At the studio we work on the composition of the images, including the shapes that the props and furniture make within the room design. We tune into this to see how it feels and make sure it will function.
Can you share what’s on your mood board right now?
We have a selection of materials on shelves in the studio which we refer to for inspiration. We are collecting quartz crystals at the moment as they are thought to stimulate the energy flow and bring balance to the body. This, combined with the wonderful light they throw around the studio, is creatively very satisfying and calming.
Is there such a thing as an average day for you?
Not at all, which is why I love what I do. I am currently writing this interview whilst on our way to Chicago for a huge two-week project. I do find the studio days are really productive. And now the team is growing, I find that I can actually develop the creative ideas and work more efficiently.
You’ve worked for some amazing clients! How do you choose who to take on and how do you start your creative process with them?
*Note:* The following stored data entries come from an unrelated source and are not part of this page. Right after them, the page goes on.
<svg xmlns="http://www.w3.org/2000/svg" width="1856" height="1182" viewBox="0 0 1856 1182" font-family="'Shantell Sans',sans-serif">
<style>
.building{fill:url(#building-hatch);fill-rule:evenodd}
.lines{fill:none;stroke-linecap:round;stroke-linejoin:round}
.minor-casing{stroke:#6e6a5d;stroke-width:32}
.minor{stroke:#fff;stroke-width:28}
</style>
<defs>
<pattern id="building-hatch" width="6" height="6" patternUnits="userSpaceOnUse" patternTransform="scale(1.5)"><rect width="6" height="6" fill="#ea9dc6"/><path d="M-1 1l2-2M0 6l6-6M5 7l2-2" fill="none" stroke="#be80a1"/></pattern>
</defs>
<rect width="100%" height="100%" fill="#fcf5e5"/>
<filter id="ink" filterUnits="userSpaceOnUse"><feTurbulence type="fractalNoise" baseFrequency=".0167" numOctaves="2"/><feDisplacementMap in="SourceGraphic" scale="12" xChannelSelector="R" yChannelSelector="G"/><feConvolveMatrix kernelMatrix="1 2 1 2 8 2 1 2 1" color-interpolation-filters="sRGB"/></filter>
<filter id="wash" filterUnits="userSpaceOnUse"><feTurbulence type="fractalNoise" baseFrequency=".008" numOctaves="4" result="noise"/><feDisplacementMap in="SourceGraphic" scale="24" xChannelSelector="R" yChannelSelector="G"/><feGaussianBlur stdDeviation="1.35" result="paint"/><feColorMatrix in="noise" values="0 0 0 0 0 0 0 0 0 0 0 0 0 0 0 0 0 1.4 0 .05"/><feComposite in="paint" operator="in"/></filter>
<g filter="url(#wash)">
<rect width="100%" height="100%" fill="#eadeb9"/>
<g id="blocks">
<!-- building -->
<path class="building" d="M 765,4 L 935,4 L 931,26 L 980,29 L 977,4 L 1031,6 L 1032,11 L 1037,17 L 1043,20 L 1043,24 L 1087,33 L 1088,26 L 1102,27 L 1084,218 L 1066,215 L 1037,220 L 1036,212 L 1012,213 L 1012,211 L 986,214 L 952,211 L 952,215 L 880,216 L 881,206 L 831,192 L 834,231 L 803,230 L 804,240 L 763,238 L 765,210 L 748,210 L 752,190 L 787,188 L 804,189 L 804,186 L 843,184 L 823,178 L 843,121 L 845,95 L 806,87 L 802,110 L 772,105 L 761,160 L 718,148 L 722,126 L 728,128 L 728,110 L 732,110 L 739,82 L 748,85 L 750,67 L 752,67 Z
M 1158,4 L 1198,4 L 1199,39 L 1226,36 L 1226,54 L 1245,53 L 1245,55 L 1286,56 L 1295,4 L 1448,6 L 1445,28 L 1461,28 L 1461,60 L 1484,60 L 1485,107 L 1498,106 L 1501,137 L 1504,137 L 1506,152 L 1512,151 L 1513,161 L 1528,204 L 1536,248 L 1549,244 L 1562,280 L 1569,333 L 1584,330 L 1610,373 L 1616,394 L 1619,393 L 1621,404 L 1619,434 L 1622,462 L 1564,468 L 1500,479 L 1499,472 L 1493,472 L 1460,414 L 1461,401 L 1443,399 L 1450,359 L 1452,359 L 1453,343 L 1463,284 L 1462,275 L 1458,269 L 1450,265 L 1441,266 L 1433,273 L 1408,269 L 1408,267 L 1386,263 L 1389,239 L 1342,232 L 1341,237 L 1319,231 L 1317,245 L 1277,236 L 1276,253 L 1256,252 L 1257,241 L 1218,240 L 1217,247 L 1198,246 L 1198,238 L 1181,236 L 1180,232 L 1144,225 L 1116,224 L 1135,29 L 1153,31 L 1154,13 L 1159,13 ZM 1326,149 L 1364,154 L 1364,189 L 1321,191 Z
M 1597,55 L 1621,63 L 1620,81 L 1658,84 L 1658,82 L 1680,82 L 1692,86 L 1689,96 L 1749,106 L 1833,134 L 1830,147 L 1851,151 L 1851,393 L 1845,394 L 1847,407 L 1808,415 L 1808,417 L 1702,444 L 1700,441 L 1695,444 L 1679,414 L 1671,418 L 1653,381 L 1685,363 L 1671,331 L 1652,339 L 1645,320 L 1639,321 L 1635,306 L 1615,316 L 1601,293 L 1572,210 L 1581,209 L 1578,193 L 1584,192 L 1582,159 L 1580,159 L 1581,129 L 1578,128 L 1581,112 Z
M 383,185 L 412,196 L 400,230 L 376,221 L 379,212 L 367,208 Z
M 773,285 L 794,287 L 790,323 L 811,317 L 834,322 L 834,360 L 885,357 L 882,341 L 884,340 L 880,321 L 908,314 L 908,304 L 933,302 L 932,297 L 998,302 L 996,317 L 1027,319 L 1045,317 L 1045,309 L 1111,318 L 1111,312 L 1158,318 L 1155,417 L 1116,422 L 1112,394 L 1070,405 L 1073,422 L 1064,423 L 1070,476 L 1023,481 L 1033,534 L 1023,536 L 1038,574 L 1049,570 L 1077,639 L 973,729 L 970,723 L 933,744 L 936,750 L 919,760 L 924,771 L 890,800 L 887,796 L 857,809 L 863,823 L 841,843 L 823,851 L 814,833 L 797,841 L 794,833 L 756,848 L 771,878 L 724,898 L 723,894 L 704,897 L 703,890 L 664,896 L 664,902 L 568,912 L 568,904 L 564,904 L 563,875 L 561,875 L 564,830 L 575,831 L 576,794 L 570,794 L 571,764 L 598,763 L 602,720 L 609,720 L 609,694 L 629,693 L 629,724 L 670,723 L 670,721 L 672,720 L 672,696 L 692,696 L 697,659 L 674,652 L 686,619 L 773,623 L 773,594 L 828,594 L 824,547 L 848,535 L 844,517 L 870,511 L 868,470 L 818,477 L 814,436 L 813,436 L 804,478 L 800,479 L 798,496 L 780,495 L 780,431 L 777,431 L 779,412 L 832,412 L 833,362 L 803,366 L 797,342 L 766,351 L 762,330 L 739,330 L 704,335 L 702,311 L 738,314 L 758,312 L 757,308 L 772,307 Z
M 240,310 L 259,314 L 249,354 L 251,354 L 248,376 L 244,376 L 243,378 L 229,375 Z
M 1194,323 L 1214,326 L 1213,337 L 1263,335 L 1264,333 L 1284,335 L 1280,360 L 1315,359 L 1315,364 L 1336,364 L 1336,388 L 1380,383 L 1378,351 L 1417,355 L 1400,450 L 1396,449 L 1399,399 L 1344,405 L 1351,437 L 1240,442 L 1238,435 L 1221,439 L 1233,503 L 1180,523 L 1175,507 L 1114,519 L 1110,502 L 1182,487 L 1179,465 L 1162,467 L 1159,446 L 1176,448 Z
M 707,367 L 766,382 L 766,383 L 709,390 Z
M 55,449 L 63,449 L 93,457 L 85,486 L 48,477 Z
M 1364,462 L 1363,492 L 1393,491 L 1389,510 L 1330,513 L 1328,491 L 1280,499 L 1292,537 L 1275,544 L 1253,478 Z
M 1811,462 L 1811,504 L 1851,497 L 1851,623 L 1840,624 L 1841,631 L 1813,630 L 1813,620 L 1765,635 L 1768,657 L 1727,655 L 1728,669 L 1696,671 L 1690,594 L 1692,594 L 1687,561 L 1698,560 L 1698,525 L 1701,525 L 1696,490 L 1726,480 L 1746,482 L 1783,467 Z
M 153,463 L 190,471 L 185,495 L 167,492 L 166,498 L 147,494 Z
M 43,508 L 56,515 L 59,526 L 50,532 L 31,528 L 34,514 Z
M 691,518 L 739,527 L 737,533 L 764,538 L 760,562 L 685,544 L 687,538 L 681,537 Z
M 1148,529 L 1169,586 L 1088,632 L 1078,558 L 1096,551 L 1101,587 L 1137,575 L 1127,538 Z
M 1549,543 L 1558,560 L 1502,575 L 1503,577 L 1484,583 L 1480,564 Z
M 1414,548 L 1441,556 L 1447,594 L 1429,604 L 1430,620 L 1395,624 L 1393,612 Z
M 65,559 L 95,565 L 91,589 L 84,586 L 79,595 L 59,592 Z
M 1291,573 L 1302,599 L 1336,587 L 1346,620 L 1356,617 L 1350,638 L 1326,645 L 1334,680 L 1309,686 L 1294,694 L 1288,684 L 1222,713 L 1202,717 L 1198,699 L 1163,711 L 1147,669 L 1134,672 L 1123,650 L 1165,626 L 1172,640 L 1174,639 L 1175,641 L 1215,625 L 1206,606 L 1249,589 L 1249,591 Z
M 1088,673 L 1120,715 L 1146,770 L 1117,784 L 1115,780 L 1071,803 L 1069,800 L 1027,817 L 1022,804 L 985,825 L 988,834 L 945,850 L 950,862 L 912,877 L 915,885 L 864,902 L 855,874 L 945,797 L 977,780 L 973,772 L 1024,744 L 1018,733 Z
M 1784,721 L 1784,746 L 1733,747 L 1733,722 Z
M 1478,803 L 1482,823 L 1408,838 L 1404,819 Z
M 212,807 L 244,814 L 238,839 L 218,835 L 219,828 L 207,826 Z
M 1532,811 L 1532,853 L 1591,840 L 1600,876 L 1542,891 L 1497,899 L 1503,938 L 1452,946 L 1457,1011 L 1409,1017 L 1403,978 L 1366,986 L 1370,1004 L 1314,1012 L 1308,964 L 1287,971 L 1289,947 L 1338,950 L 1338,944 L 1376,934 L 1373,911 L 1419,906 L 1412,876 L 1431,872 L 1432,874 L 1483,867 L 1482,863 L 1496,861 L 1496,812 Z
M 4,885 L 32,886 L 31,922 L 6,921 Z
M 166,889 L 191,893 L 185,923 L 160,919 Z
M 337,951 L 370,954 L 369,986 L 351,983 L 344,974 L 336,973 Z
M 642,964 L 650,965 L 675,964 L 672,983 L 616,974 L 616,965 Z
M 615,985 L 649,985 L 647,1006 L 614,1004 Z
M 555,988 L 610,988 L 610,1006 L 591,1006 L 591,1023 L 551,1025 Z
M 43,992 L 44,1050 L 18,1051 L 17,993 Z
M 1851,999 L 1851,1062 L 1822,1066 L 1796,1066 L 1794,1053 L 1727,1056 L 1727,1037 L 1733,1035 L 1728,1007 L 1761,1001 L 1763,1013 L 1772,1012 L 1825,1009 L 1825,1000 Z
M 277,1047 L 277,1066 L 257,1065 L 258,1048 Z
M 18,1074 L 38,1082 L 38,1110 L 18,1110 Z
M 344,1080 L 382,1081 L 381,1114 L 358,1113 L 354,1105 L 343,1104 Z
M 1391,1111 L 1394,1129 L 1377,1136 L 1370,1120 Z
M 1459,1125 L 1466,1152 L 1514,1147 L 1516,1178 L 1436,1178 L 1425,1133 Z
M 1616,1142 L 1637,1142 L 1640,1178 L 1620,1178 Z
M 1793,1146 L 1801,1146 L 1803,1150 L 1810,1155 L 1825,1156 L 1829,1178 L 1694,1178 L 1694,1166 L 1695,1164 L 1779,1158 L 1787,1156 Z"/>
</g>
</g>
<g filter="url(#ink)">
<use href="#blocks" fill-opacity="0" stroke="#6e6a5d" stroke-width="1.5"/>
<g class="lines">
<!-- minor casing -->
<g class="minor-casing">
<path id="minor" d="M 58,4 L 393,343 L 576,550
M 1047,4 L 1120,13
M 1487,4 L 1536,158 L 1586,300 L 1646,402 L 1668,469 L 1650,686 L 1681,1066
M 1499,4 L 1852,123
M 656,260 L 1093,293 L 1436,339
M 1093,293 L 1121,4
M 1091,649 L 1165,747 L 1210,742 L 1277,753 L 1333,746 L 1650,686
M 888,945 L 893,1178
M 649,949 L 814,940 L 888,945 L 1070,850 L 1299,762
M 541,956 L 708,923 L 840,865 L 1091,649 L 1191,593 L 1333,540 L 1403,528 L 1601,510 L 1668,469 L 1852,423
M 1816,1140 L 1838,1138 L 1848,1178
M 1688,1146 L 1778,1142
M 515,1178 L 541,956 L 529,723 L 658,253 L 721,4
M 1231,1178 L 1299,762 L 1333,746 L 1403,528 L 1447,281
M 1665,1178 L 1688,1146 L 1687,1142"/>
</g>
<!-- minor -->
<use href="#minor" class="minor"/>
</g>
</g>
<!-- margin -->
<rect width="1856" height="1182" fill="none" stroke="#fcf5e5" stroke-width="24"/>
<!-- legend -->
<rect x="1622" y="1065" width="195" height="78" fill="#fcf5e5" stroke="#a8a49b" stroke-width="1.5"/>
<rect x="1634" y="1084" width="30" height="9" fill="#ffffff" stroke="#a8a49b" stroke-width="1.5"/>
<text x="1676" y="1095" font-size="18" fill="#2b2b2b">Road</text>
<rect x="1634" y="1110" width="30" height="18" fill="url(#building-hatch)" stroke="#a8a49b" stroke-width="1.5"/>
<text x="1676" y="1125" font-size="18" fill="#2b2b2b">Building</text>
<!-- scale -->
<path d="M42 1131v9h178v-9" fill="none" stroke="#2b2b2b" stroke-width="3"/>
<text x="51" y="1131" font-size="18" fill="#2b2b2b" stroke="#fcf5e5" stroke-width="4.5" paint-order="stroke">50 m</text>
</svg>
We always ask to see any creatives that the client can share with us, and that way we know if it is a project that we feel we can fulfil and develop. I am interested in being inspired by a project before taking it on. We generally have a studio meeting to see how much availability we have and then take it from there.
How do you measure the success of a project?
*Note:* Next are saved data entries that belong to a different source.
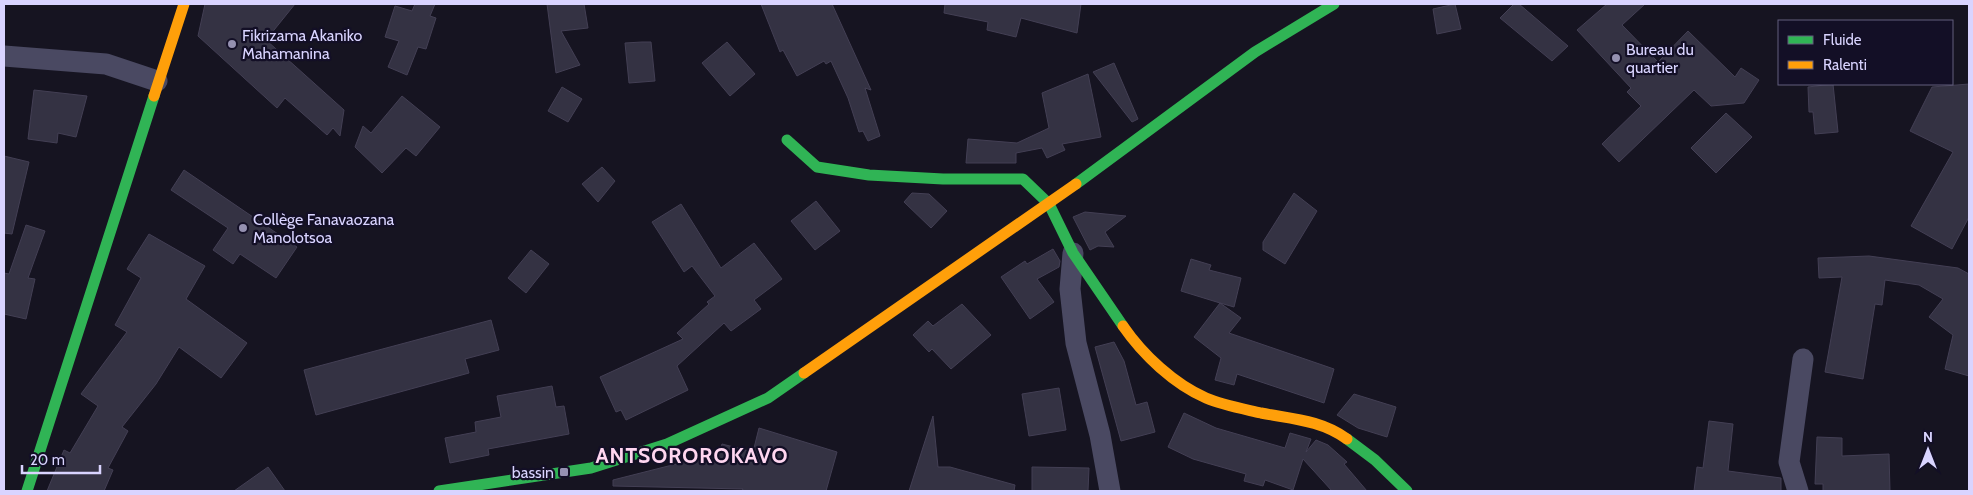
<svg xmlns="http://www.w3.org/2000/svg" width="1973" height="495" viewBox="0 0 1973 495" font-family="Cabin,sans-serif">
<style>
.building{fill:#343243;stroke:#433f54}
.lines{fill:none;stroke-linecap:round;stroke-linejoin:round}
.street{stroke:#4a4962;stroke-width:21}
.fast{stroke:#30b455;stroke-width:11}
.slow{stroke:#ff9f0a;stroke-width:11}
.poi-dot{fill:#9591b1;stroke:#130f26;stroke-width:2}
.labels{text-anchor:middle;stroke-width:4.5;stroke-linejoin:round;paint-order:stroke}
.poi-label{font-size:16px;fill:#d9d4ff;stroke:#130f26;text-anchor:start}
.district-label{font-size:21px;font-weight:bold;letter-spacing:1px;fill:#ffd6f0;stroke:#130f26}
</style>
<rect width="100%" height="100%" fill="#161421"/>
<!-- building -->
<g class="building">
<path d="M 205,4 L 295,4 L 266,40 L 344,110 L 340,136 L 333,128 L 327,135 L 285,98 L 277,108 L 198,36 Z"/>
<path d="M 415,4 L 435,4 L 430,16 L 436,18 L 426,49 L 418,47 L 407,75 L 388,67 L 399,41 L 385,37 L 395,6 L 412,11 Z"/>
<path d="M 547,4 L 584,4 L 588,28 L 561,31 L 580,65 L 556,73 Z"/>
<path d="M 761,4 L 832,4 L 871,90 L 865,88 L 880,136 L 868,141 L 863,131 L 859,132 L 848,98 L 831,61 L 826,64 L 824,61 L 797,76 L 783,50 L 780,52 Z"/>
<path d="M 945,4 L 1081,4 L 1077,33 L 1021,18 L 1016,37 L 987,30 L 988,22 L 944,13 Z"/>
<path d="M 1455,4 L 1461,29 L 1437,34 L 1433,9 Z"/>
<path d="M 1514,4 L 1519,4 L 1568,46 L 1552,61 L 1500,18 Z"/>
<path d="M 1607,4 L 1645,4 L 1622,25 L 1658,62 L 1688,31 L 1735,77 L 1741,68 L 1759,80 L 1744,103 L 1711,106 L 1694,90 L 1619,162 L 1602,144 L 1641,106 L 1627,92 L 1631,88 L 1577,30 Z"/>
<path d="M 642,42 L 651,42 L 655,81 L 629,83 L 625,43 Z"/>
<path d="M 727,42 L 755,74 L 730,96 L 702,63 Z"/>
<path d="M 1114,63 L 1138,119 L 1132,122 L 1093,72 Z"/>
<path d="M 1088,74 L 1101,137 L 1062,144 L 1065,150 L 1047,158 L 1042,148 L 1016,153 L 1016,163 L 966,163 L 968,139 L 1017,143 L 1049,128 L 1042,93 Z"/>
<path d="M 1833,84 L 1838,132 L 1815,134 L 1813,112 L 1809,112 L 1808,87 Z"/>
<path d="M 1969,84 L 1969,217 L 1952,249 L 1911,226 L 1953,152 L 1910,131 L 1932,87 Z"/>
<path d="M 562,87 L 582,99 L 568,122 L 548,111 Z"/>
<path d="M 34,90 L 87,96 L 76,137 L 58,133 L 57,143 L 28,139 Z"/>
<path d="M 402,96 L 440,127 L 416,156 L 406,148 L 382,173 L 355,147 L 363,126 L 371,133 Z"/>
<path d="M 1726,113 L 1752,137 L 1716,173 L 1691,148 Z"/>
<path d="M 4,156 L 29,162 L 12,234 L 4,233 Z"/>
<path d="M 602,167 L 615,181 L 598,202 L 582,184 Z"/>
<path d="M 184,170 L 297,247 L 276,278 L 240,254 L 233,264 L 213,250 L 228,228 L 171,190 Z"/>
<path d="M 912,193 L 929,194 L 947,211 L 931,228 L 904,202 Z"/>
<path d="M 1294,193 L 1317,211 L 1285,264 L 1263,250 L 1263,242 Z"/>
<path d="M 816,201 L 840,231 L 815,250 L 791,221 Z"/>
<path d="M 681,204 L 721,268 L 754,243 L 782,279 L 754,300 L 761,309 L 731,331 L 724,323 L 677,366 L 688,390 L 626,420 L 621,410 L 616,412 L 600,377 L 683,339 L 677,333 L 709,304 L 707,302 L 715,296 L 692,266 L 684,272 L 652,222 Z"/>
<path d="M 1085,212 L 1126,216 L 1105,232 L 1114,247 L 1098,246 L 1090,250 L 1073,217 Z"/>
<path d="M 26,225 L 45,231 L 28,278 L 35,279 L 26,319 L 4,314 L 4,273 L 9,274 Z"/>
<path d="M 149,234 L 205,266 L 186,299 L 247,343 L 221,378 L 179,347 L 156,384 L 122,427 L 128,431 L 108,468 L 113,470 L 104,491 L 47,491 L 64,450 L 70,453 L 98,406 L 81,394 L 127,332 L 115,325 L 141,278 L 127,269 Z"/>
<path d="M 1053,249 L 1060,261 L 1059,267 L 1037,279 L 1054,302 L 1030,319 L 1001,277 L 1025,261 L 1027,264 Z"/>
<path d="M 531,250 L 549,264 L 526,293 L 508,278 Z"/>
<path d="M 1869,256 L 1958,268 L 1969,274 L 1969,376 L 1945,369 L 1953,335 L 1929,317 L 1943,299 L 1919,285 L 1885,280 L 1882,305 L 1875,304 L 1863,379 L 1825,372 L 1842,277 L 1819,278 L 1818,258 Z"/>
<path d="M 1191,259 L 1211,265 L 1209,270 L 1241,278 L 1234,307 L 1220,303 L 1241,318 L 1229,333 L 1334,369 L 1324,403 L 1237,374 L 1234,385 L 1215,380 L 1221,358 L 1194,337 L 1220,303 L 1181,291 Z"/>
<path d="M 962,304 L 991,335 L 951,369 L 932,349 L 929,352 L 913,335 L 928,321 L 933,326 Z"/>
<path d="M 491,320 L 499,350 L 465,359 L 469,373 L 316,415 L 304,370 Z"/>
<path d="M 1114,342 L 1124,361 L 1136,405 L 1147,402 L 1155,432 L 1121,441 L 1095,347 Z"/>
<path d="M 552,386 L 556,407 L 564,406 L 569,434 L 488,449 L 489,455 L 450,463 L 445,438 L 476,432 L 475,422 L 501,417 L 497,396 Z"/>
<path d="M 1059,388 L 1066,430 L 1029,436 L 1022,394 Z"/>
<path d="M 1354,394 L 1396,407 L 1387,437 L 1358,428 L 1337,415 Z"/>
<path d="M 1184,413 L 1216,428 L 1285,448 L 1290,433 L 1311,439 L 1306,452 L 1316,440 L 1328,445 L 1347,462 L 1344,464 L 1367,491 L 1332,491 L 1303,459 L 1293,490 L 1265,480 L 1263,486 L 1244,481 L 1246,474 L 1193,459 L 1168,447 Z"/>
<path d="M 933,416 L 938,467 L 950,467 L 1015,485 L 1014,491 L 909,491 Z"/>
<path d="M 1709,421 L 1733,424 L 1728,471 L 1781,478 L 1781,491 L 1694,491 L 1697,467 L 1703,468 Z"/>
<path d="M 759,428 L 837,452 L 826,491 L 742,491 L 743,489 L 613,486 L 613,480 L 696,459 L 720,450 L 722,444 L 753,452 Z"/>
<path d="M 1817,437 L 1842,438 L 1842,456 L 1889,454 L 1890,491 L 1823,491 L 1823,484 L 1815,484 Z"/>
<path d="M 268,467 L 285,491 L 234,491 Z"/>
<path d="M 1032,467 L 1089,468 L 1088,491 L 1032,491 Z"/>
</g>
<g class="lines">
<!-- street -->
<g class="street">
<path d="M 4,56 L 106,64 L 157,81"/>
<path d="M 1073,253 L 1070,289 L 1076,343 L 1100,435 L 1110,491"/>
<path d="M 1798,491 L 1789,462 L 1803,359"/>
</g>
<!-- fast -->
<g class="fast">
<path d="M 787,140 L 817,167 L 869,175 L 943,179 L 1023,179 L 1049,204 L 1073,253 L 1123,326"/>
<path d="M 1076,184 L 1255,52 L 1334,4"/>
<path d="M 1347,439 L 1375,460 L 1407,491"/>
<path d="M 27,491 L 154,96"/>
<path d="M 439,491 L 591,468 L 667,444 L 768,398 L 804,373"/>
</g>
<!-- slow -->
<g class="slow">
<path d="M 154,96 L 184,4"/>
<path d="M 1123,326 C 1143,355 1174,384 1206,398 C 1222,405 1244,409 1261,413 C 1292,419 1321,420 1347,439"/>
<path d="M 804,373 L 1076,184"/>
</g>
</g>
<!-- markers -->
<g class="poi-dot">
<circle cx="232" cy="44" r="5"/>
<circle cx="1616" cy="58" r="5"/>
<circle cx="243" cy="228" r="5"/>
<rect x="559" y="467" width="10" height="10" rx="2.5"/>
</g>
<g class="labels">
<!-- poi labels -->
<g class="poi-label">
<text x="242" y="41">Fikrizama Akaniko<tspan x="242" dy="18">Mahamanina</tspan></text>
<text x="1626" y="55">Bureau du<tspan x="1626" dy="18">quartier</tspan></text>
<text x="253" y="225">Collège Fanavaozana<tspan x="253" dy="18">Manolotsoa</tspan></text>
<text x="554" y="478" text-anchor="end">bassin</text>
</g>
<!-- district labels -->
<g class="district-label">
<text x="692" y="463">ANTSOROROKAVO</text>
</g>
</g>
<!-- border -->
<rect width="1973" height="495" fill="none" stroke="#d9d4ff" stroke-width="10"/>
<!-- legend -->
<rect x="1778" y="20" width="175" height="65" fill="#130f26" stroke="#625e7d"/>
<rect x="1788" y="36" width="25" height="8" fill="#30b455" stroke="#625e7d"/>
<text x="1823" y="45" font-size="15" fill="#d9d4ff">Fluide</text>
<rect x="1788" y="61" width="25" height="8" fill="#ff9f0a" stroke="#625e7d"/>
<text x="1823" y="70" font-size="15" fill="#d9d4ff">Ralenti</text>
<!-- north arrow -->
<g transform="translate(1928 450)" stroke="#130f26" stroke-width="4" paint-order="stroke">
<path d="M0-4L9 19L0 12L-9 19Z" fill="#d9d4ff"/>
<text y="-8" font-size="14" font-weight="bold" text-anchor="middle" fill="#d9d4ff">N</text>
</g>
<!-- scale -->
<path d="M22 465v8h78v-8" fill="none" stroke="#d9d4ff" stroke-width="2.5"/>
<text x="30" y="465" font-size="15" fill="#d9d4ff" stroke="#130f26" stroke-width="4" paint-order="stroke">20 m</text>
</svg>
For myself, if the feeling matches or exceeds our concept. Also by how happy the client is and, of course, repeat business and referrals.
Does the rise of social media make it more challenging to take inspiration from trends while maintaining originality?
I think if you are strong in what you do and know your own style, then social media can help your company reach a wider and more international audience. Ultimately, being a stylist has to do more with an internally developed aesthetic, and while that can be inspired by social media it has to be reassembled internally to truly be yours.
Do you feel like you have a community in the industry?
There are a handful of people that I would certainly say are in my creative community. We share advice as appropriate, and support each other. I think this is an asset that more individuals should be open to. Sharing wisdom is very important for progression. It also means you are confident in what you do.
What is the most rewarding thing for you about your job?
Meeting and working with very inspiring people. It has opened my life up so much more than I could have imagined.
And the most challenging?
The logistics, as well as dealing with customs when we are shipping items internationally. It is very challenging and can be rather time consuming.
How do you find work/life balance with a young family?
I really work hard to have the evenings and weekends free to spend with my family and friends. That and yoga help keep me sane.
I hear that you’re an amazing ceramicist. Tell us about how that passion developed.
In the lead up to my 40th birthday, I had a list of life achievements that I wanted to conquer and this was [at the] top of it. I was on the waiting list for eighteen months, and now I have been practicing for several years. I have been asked if I accept commissions, which is flattering, but it is something I am very private about. And honestly, I enjoy it deeper knowing that the process is purely for myself!
Tell us what your own home is like – how would you describe the décor?
It is very minimal and absolutely follows the House of Grey design aesthetic of a quiet understated luxury. Thankfully my family supports and enjoys it.
Do you have a dream project?
To collaborate with John Pawson on a project. I have followed his work since being at The Chelsea School of Art and have always admired it. The prospect of working with an architectural practice that has the same aesthetics in terms of minimal design would be extremely exciting. We could draw on our knowledge of new low-impact recycled materials [and] interior wellness and bring our design aesthetics together to innovate something beautiful.